» **Problem details**
Set down the entries exactly. No line may differ from its source.

» **Data records**

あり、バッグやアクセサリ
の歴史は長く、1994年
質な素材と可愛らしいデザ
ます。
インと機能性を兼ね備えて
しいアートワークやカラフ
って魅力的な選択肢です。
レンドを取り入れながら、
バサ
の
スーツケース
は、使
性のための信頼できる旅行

» **Exercise result**
あり、バッグやアクセサリ
の歴史は長く、1994年
質な素材と可愛らしいデザ
ます。
インと機能性を兼ね備えて
しいアートワークやカラフ
って魅力的な選択肢です。
レンドを取り入れながら、
バサ
の
スーツケース
は、使
性のための信頼できる旅行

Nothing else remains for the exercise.